Giant UK Electric-Car Charging Station Also Will Supply The Grid

An electric-vehicle charging station that can juice hundreds of cars a day and set up with two batteries that can send power to the UK grid is opening in Oxford.
The project, known as the Energy Superhub Oxford, will include 42 rapid chargers at the Redbridge Park and Ride. Britain will need to rapidly scale up charging infrastructure and battery storage to achieve its goals for cutting carbon emissions.
The  £41 million ($50 million) facility was developed by Pivot Power, a division of Electricite de France SA, with the Oxford City Council. The system includes 12 Tesla Superchargers, a 2-megawatt vanadium flow battery from Invinity Energy Systems Plc and a 50-megawatt lithium-ion battery from Wartsila Oyj. It’s the largest pairing of those two battery technologies and could serve as an example for building storage capacity to help reach climate goals.

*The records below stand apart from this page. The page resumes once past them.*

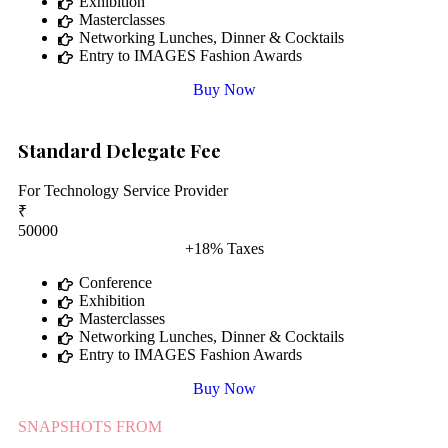
Exhibition
Masterclasses
Networking Lunches, Dinner & Cocktails
Entry to IMAGES Fashion Awards
Buy Now
Standard Delegate Fee
For Technology Service Provider
₹
50000
+18% Taxes
Conference
Exhibition
Masterclasses
Networking Lunches, Dinner & Cocktails
Entry to IMAGES Fashion Awards
Buy Now
SNAPSHOTS FROM
CX FORUM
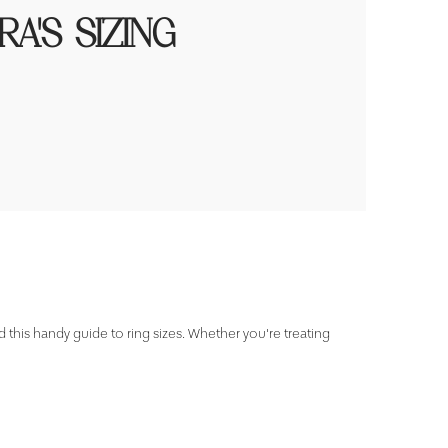
A'S SIZING
d this handy guide to ring sizes. Whether you're treating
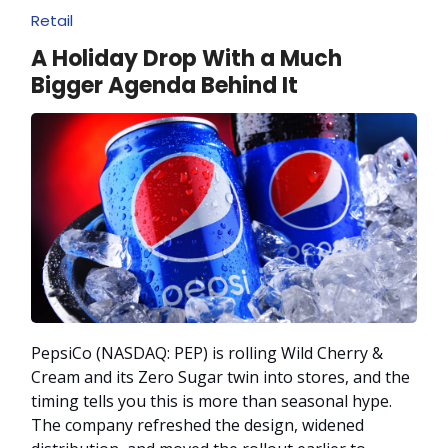
Retail
A Holiday Drop With a Much
Bigger Agenda Behind It
PepsiCo (NASDAQ: PEP) is rolling Wild Cherry &
Cream and its Zero Sugar twin into stores, and the
timing tells you this is more than seasonal hype.
The company refreshed the design, widened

“We really need to accelerate this whole plan,” said Matt Allen, chief executive officer of Pivot Power. “Our superhub model will be a key part of that acceleration.”

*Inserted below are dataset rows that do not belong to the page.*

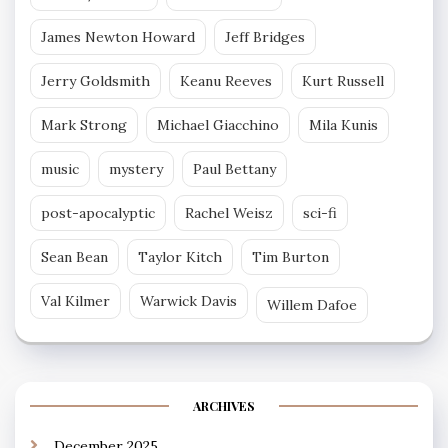
James Newton Howard
Jeff Bridges
Jerry Goldsmith
Keanu Reeves
Kurt Russell
Mark Strong
Michael Giacchino
Mila Kunis
music
mystery
Paul Bettany
post-apocalyptic
Rachel Weisz
sci-fi
Sean Bean
Taylor Kitch
Tim Burton
Val Kilmer
Warwick Davis
Willem Dafoe
ARCHIVES
December 2025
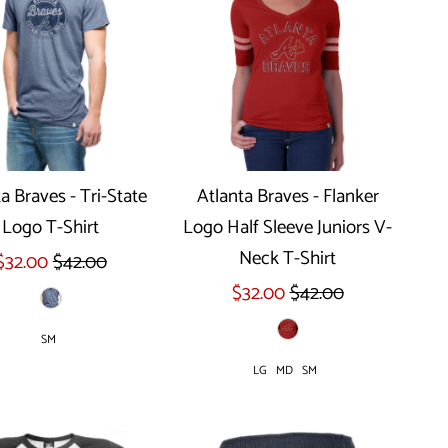
a Braves - Tri-State
Atlanta Braves - Flanker
Logo T-Shirt
Logo Half Sleeve Juniors V-
Select options
Select options
Neck T-Shirt
$32.00
$42.00
$32.00
$42.00
SM
LG
MD
SM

Electric vehicles made up 14% of UK car registrations in the first five months of the year, nearly double the percentage from a year earlier, according to industry data. Some of the chargers will be able to add 300 miles (483 kilometers) of range to an electric car in 20 minutes, potentially providing extra juice for hundreds of cars a day.

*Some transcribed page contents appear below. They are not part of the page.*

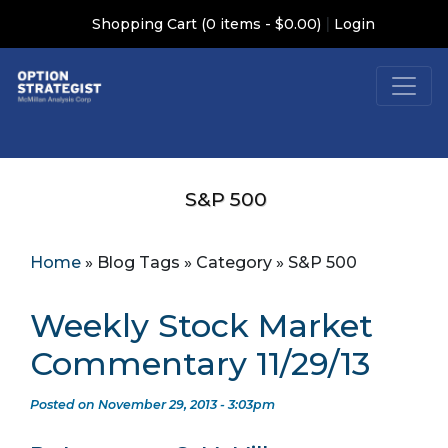
|
Shopping Cart (0 items - $0.00)
Login
S&P 500
Home
»
Blog Tags
»
Category
»
S&P 500
Weekly Stock Market
Commentary 11/29/13
Posted on November 29, 2013 - 3:03pm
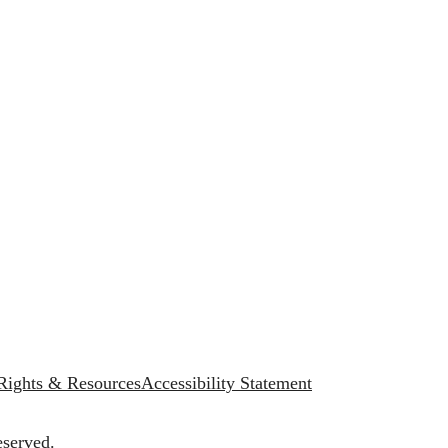
 Rights & Resources
Accessibility Statement
eserved.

The charging station plugs directly into the grid via a four-mile underground cable. There’s enough capacity to add more chargers in the future, potentially to electrify Oxford’s buses.
One key barrier to large-scale electric vehicle charging is having the access to power. Local distribution networks are carefully balanced and can’t always accommodate a huge source of unpredictable demand like an EV charging facility. The Oxford charging station will connect directly into National Grid’s larger network that stretches across the country.
Batteries can help boost the amount of power coming from renewables by recharging when solar and wind are plentiful and then discharging when there’s high demand.